Chiamate moleste, stangata del Garante Privacy a Enel
Il garante della Privacy ha irrogato a Enel Energia una stangata da oltre mezzo milione. Una mazzata dovuta ai rilievi dell’autorità secondo cui la società energetica avrebbe trattato in maniera illecita i dati personali degli utenti, utilizzando, in maniera evidentemente non conforme, a scopi di telemarketing e teleselling. In pratica, a inchiodare la bad practice imputata a Enel Energia sono stati gli stessi consumatori. Stufi di essere tempestati di telefonate dai call center, hanno chiesto l’intervento del Garante.

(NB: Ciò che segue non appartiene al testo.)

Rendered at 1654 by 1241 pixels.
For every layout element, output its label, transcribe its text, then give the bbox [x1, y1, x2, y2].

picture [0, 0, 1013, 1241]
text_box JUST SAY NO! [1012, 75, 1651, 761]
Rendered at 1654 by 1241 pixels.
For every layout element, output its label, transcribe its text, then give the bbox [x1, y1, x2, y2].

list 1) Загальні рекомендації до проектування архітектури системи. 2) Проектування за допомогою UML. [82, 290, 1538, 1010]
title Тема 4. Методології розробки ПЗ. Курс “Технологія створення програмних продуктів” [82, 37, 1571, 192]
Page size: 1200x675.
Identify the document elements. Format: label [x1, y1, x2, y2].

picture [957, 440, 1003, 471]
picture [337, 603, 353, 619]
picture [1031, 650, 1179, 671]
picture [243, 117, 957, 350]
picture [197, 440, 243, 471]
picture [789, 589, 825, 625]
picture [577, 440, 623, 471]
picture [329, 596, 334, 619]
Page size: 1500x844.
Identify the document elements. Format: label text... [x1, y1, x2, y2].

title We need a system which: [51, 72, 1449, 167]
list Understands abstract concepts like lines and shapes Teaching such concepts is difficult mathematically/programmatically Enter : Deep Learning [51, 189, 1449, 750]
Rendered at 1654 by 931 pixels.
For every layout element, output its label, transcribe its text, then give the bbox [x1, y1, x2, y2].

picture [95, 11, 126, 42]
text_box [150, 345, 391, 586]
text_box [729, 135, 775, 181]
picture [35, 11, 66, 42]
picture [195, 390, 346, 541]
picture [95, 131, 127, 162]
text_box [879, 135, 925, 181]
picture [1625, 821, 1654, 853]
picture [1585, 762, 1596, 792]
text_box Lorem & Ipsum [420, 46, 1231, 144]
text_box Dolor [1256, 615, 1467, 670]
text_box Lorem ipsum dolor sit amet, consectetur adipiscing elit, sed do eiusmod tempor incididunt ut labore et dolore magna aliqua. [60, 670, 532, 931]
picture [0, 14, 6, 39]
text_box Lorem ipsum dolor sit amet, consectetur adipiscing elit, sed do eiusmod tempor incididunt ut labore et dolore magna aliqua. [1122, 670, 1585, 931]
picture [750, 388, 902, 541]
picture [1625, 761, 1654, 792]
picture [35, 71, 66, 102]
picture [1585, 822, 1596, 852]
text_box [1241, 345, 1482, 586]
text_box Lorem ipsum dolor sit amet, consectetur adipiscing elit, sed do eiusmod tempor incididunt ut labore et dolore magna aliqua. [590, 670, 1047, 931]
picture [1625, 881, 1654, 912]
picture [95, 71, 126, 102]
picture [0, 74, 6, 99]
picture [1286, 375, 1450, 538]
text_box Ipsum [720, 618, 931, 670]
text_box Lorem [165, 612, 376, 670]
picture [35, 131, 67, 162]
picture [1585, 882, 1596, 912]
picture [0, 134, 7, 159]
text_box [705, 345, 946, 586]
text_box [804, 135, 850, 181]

La stangata del Garante Privacy su Enel
Non bastava esprimere, fermamente e in maniera scritta e diretta, il diniego all’utilizzo dei propri dati a fini di marketing. Stando a quanto avrebbe appurato il garante della Privacy, Enel Energia utilizzava – anche avvalendosi delle “solite” società terze che gestiscono l’affare d’oro dei call center – numeri e contatti per proporre offerte commerciali. Evidentemente non gradite dagli utenti che, invece, avevano già espresso la propria contrarietà all’utilizzo dei loro dati. A quanto pare, poi, Enel non aveva attivato misure tecniche per evitare di richiamare utenti che avevano chiesto di essere lasciati in pace. Da qui la mazzata.
Una stangata da oltre mezzo milione
Enel Energia è stata stangata perciò dal Garante della Privacy. Dovrà pagare 563mila euro o poco più. Inoltre la società dovrà implementare tutte le misure adeguate affinché il trattamento dei dati personali avvenga nel pieno rispetto del regolamento europeo del Gdpr. E che ciò accada in ogni parte della “filiera”, anche per le società terze. Occorre, bisogna ricordarlo, il consenso espresso degli utenti perché li si possa ricontattare. Altrimenti scatteranno altre sanzioni.